Readers’ wildlife videos

December 5, 2019 • 7:30 am

We’re back to the “readers’ wildlife” feature, and I’ll put up one video from a reader and supplement it with two penguin videos I took.

First, reader John Runnels from Louisiana sent a video from Baton Rouge with a gazillion pelicans. His notes simply say this: “White Pelicans, University Lake, Baton Rouge, LA, 14 November 2019.”. The American white pelican has the binomial Pelecanus erythrorhynchos.  

By the way, if you have anything to do with Cornell’s great All About Birds site, could you tell them to put the scientific binomial of the birds on their pages? I can’t find it, and thus don’t often link to their site. Tell me, for instance, where you can find the Latin binomial on the page for white pelicans!

John’s videos:

Here’s another one of John’s from late October, called “Pelicans cleared for takeoff”:

My penguin videos.
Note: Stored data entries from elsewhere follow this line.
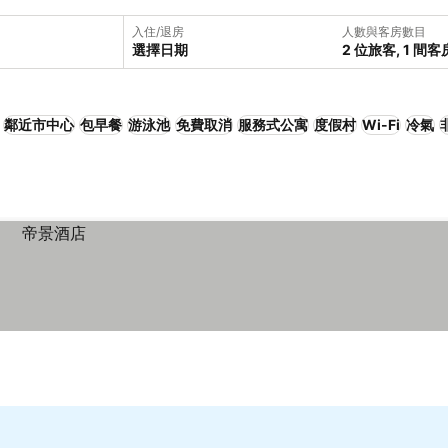
入住/退房
人數與客房數目
選擇日期
2 位旅客, 1 間客
鄰近市中心
包早餐
游泳池
免費取消
服務式公寓
度假村
Wi-Fi
冷氣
Here’s a gentoo penguin (Pygoscelis papua) walking clumsily around on Greenwich Island (see post here). After tumbling a bit, it toboggans, stands up, and has a satisfying scratch:

And here are some gentoo penguins porpoising in the waters around Vernadsky Research Base, the Ukrainian science station that we visited on November 20. (I miss Antarctica!) They may be clumsy on land, as above, but in the water they are agile and beautiful.

 

 

11 thoughts on “Readers’ wildlife videos

  1. All About Birds site: all the birds I’ve looked at have a scientific binomial displayed & you can search by binomial too. Click the “* Overview” tab immediately beneath the common name & you get all the outline info starting with, for example:

    American White Pelican
    Pelecanus erythrorhynchos
    ORDER: Pelecaniformes
    FAMILY: Pelecanidae

    P.S. The Looking for ID Help? feature is great for me, a non-birder, you “Get Instant ID help for 650+ North American birds,” it’s called “Merlin Bird ID” & it’s on all the pages as far as I’ve looked.
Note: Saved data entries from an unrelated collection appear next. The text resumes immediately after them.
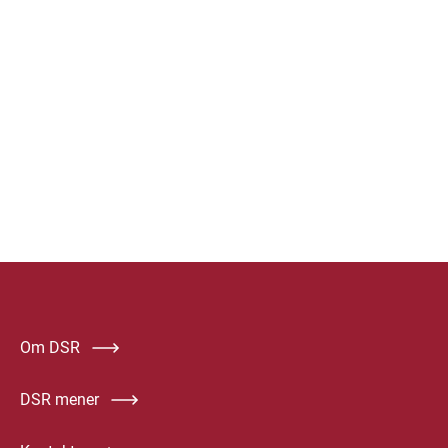
Om DSR
DSR mener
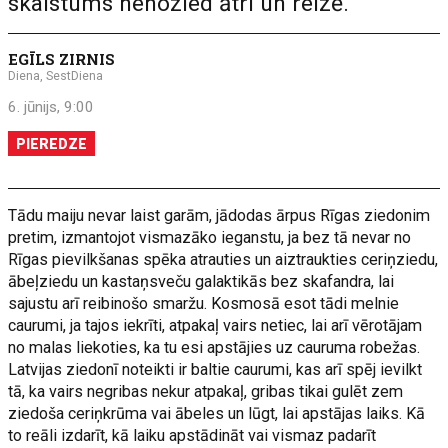
skaistums nenozied ātri un reizē.
EGĪLS ZIRNIS
Diena, SestDiena
6. jūnijs, 9:00
PIEREDZE
Tādu maiju nevar laist garām, jādodas ārpus Rīgas ziedonim
pretim, izmantojot vismazāko ieganstu, ja bez tā nevar no
Rīgas pievilkšanas spēka atrauties un aiztraukties ceriņziedu,
ābeļziedu un kastaņsveču galaktikās bez skafandra, lai
sajustu arī reibinošo smaržu. Kosmosā esot tādi melnie
caurumi, ja tajos iekrīti, atpakaļ vairs netiec, lai arī vērotājam
no malas liekoties, ka tu esi apstājies uz cauruma robežas.
Latvijas ziedonī noteikti ir baltie caurumi, kas arī spēj ievilkt
tā, ka vairs negribas nekur atpakaļ, gribas tikai gulēt zem
ziedoša ceriņkrūma vai ābeles un lūgt, lai apstājas laiks. Kā
to reāli izdarīt, kā laiku apstādināt vai vismaz padarīt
    1. P.S. in the first video by John Runnels [nice work!] I was puzzled as to why the pelicans are bunched up on the water while dipping for fish – that must usually reduce the prey availability per pelican, but this is explained on the * OVERVIEW tab:

      Sometimes, groups of pelicans work together to herd fish into the shallows for easy feeding. Look for them on inland lakes in summer and near coastlines in winter.

      1. Thanks for the info Michael. I miss watching the pelicans that often stopped at our lake in Iowa in the fall and spring. Pelicans almost always fish in groups and they do this for long periods. I have seen groups of 10 or 20 working together go along the banks driving the fish to shallow water. They will go clear around the 25 acre lake doing this.

        1. I wondered how long it would take them to almost ‘fish out’ [barring the smartest, fastest & luckiest fish] that lake in the video. I have a picture in my head of the pelican gang moving from lake to lake hoovering up fish as they go. 🙂

      2. The recently Broadcast programme on Europe in David Attenborough’s new ‘Seven Worlds, One Planet’ series included fantastic footage of Great White Pelecans (Pelecanus onocrotalus) in the Danube delta mugging cormorants to steal fish from them .

  2. We saw a few dozen whit pelicans on the Snake River (Idaho) this summer and fall. We counted something like 100 in a flock on Lowell Lake. They are always a treat to see. I especially like their manner of flight which is very smooth and steady. They tend to stay in tight formation. Another aspect that is odd is the male beak growth during mating season. They grow a “fin” on the top beak.